Get a reliable retirement income stream – and pay no tax on it
Financial worries can overshadow retirement. Over60 sat down with Michael Holmes, financial advisor and author of Super Smart Money: A guide to the most efficient retirement income streams for Australians for his top tips.
“Retirees should buy the golden goose and live off the golden eggs,” Michael says. “In other words, the ideal solution is where you take a weekly, fortnightly, or monthly ‘wage’ from the cash account within your investment portfolio, without ever selling off the assets so that they can continue to fill the cash account.”
Super is super
If you’re over 60 you can access your superannuation tax-free, there is no tax on your earnings through super and no tax on what you pay yourself from your super.

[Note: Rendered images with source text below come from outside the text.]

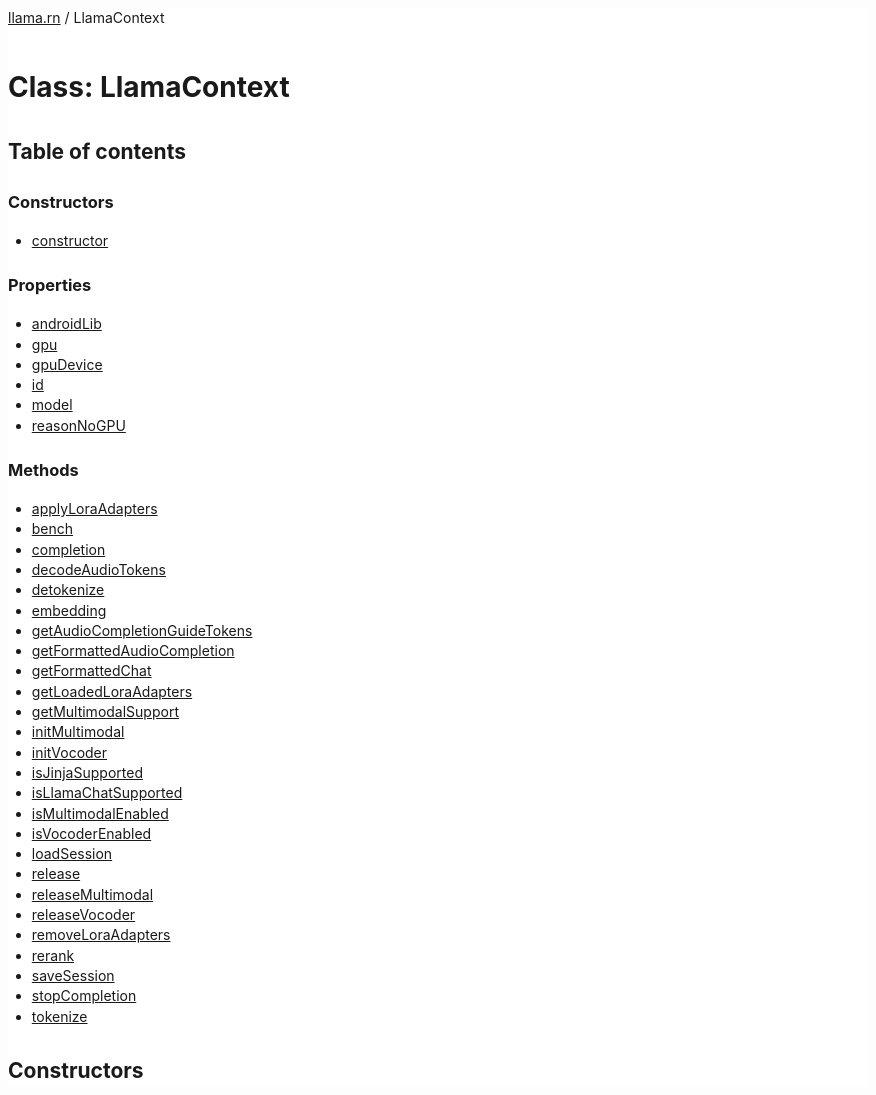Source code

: [llama.rn](../README.md) / LlamaContext

# Class: LlamaContext

## Table of contents

### Constructors

- [constructor](LlamaContext.md#constructor)

### Properties

- [androidLib](LlamaContext.md#androidlib)
- [gpu](LlamaContext.md#gpu)
- [gpuDevice](LlamaContext.md#gpudevice)
- [id](LlamaContext.md#id)
- [model](LlamaContext.md#model)
- [reasonNoGPU](LlamaContext.md#reasonnogpu)

### Methods

- [applyLoraAdapters](LlamaContext.md#applyloraadapters)
- [bench](LlamaContext.md#bench)
- [completion](LlamaContext.md#completion)
- [decodeAudioTokens](LlamaContext.md#decodeaudiotokens)
- [detokenize](LlamaContext.md#detokenize)
- [embedding](LlamaContext.md#embedding)
- [getAudioCompletionGuideTokens](LlamaContext.md#getaudiocompletionguidetokens)
- [getFormattedAudioCompletion](LlamaContext.md#getformattedaudiocompletion)
- [getFormattedChat](LlamaContext.md#getformattedchat)
- [getLoadedLoraAdapters](LlamaContext.md#getloadedloraadapters)
- [getMultimodalSupport](LlamaContext.md#getmultimodalsupport)
- [initMultimodal](LlamaContext.md#initmultimodal)
- [initVocoder](LlamaContext.md#initvocoder)
- [isJinjaSupported](LlamaContext.md#isjinjasupported)
- [isLlamaChatSupported](LlamaContext.md#isllamachatsupported)
- [isMultimodalEnabled](LlamaContext.md#ismultimodalenabled)
- [isVocoderEnabled](LlamaContext.md#isvocoderenabled)
- [loadSession](LlamaContext.md#loadsession)
- [release](LlamaContext.md#release)
- [releaseMultimodal](LlamaContext.md#releasemultimodal)
- [releaseVocoder](LlamaContext.md#releasevocoder)
- [removeLoraAdapters](LlamaContext.md#removeloraadapters)
- [rerank](LlamaContext.md#rerank)
- [saveSession](LlamaContext.md#savesession)
- [stopCompletion](LlamaContext.md#stopcompletion)
- [tokenize](LlamaContext.md#tokenize)

## Constructors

Michael recommends the SMSF (self-managed super fund) to his clients: “These offer the most flexibility and freedom, and I manage them on my client’s behalf to ensure they get the most out of their fund as possible. They’re so liquid and the money can be accessed any time if you need it.”
Don’t be afraid of shares
Even the word “shares” can fill many of us with dread. Surely the stock market is akin to gambling. But not if you follow certain guidelines, Michael explains.
“Within the SMSF, I would only invest in a niche of Australian industrial companies. We’re talking 20 companies out of a possible 2000 on the stock exchange.”
Michael advises you forget about share price and instead look at year on year performance. “Share price is only a guide of where a company is trading, but what fills your bank account is the profit and the dividends you’re paid,” he says.
There are certain companies that essentially give you a pay rise every year, without you lifting a finger, for example Commonwealth Bank of Australia and Woolworths. These companies fulfill the strict criteria Michael recommends you look for in investments:
1. High Return on Equity (ROE)
This is the amount of money the company makes from its assets. 15 per cent and over would be good. CBA makes 18 per cent.
2. Durable Competitive Advantage
This means the company must dominate the market they’re in, meaning your money is safe in the long term and is a reliable investment. This reliable cash flow gives you a realistic estimate of your annual investment income so you can budget accordingly.
3. Attractive payout ratio
Look for companies that, as well as satisfying the above criteria, pay out less than 100 per cent of their profits- ideally around 70 per cent. This means they plough 30 per cent of their profits back into the business, meaning they’re more likely to be sustained in the future while still giving you a healthy income.
4. Fully franked dividends
This means that the company pays the tax for you. So, for example, if you are paid 5 per cent on a $1million investment, that’s $50,000. But you also receive an additional $21,000 in tax refunds because the company has already paid the tax on your behalf.
5. Defies the Yield Trap
Having a high yield percentage figure can seem attractive, but it’s an abstract number and only captures a frozen moment in time. 9 per cent of one investment could easily pay you the same as 5 per cent of another. The key is to fulfill the criteria above and work out what you will likely be paid- in dollars, not percentages- from your investment. Know exactly what you own and what it’s worth, and avoid having your entire portfolio blurred into one final dollar value in a total return-style managed fund.